Mekenim Kyrgyzstan (lit. 'My Homeland Kyrgyzstan'; Мекеним Кыргызстан) is a centre-right political party in Kyrgyzstan which was founded in 2015. In August 2020, Ata-Zhurt announced it would be running on a joint list with the party for the upcoming elections. The party is viewed as supportive of Kyrgyz President Sooronbay Jeenbekov.

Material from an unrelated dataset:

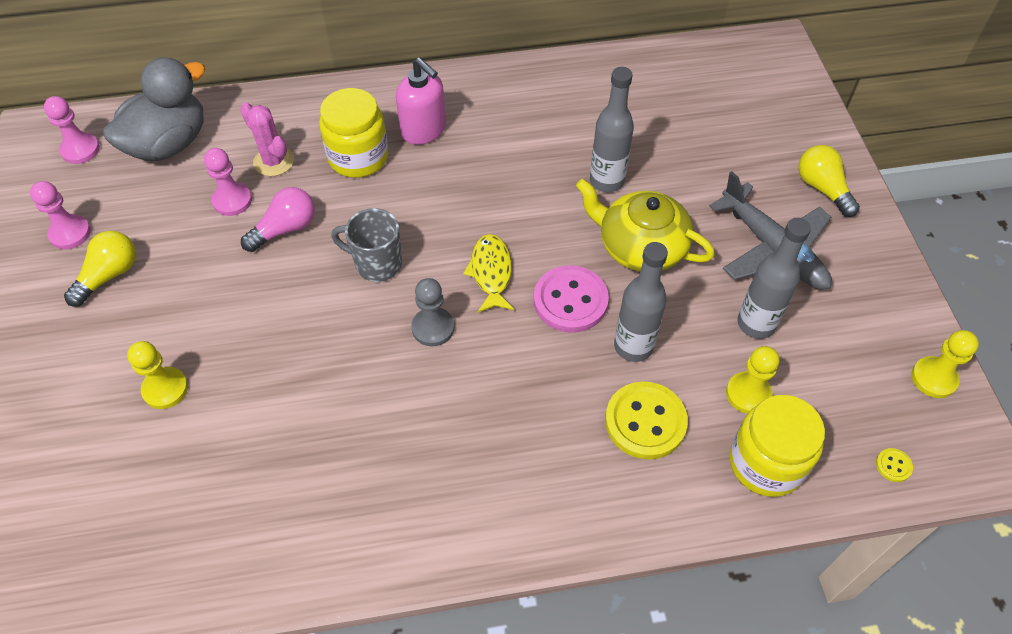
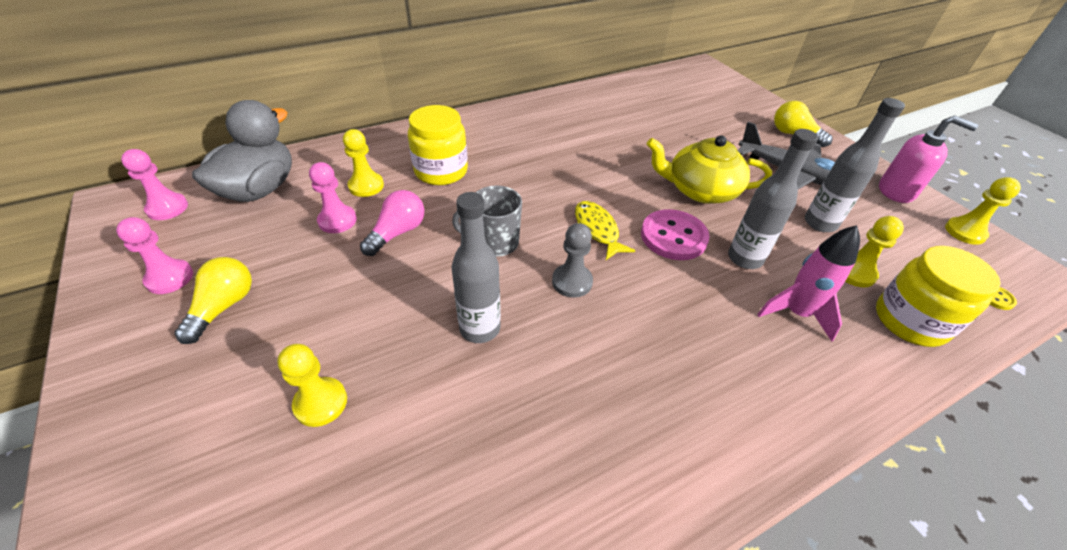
camera: 20 degrees left, 10 degrees down
(273, 161) = (366, 186): pink cactus -> yellow pawn
(424, 130) = (487, 145): pink soap dispenser -> pink soap dispenser (896, 191)
(606, 181) = (646, 154): grey bottle -> grey bottle (480, 328)
(645, 422) = (796, 313): yellow button -> pink rocket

The party is considered to have been created and financed by the powerful Maitraimov family, especially Rayimbek Matraimov. Matraimov has been involved in numerous corruption cases concerning his service in the State Customs Service of Kyrgyzstan and is alleged to have financial links to President Jeenbekov. One of the candidates in the election is Raimbek's brother and current MP Iskender Matraimov. Other members include former Bishkek Deputy Mayor Mirlan Amanturov and Deputy Speaker of the Supreme Council of Kyrgyzstan, Mirlan Bakirov.

==Electoral history==

First logo

===2016===
According to the results of the elections of local keneshes of the Kyrgyz Republic, appointed for 11 December 2016 - mandates:

- in the Bishkek city kenesh of 45 mandates - received 17,360 votes, 13.03% (7 mandates)
- in Osh city kenesh of 45 mandates - received 6,036 votes, 11.8% (6 mandates)

===2018===

According to the results of the elections of local keneshes of the Kyrgyz Republic, appointed for January 28, 2018 - mandates:

- in the Tash-Komur city council of Jalal-Abad region out of 31 mandates - received 3202 votes, 30.32% (10 mandates)
- in the Kara-Balta city council of the Zhayil district of the Chui region out of 31 mandates - received 2910 votes, 19.77% (7 mandates)

===2019===

- On April 3, 2019, Zhanarbek Alymov was appointed the leader of the faction from the Political Party "Mekenim Kyrgyzstan" in the Bishkek City Council.
2021

- The party did not participate in the 2021 parliamentary election. Former members of the party joined other parties to run in the election.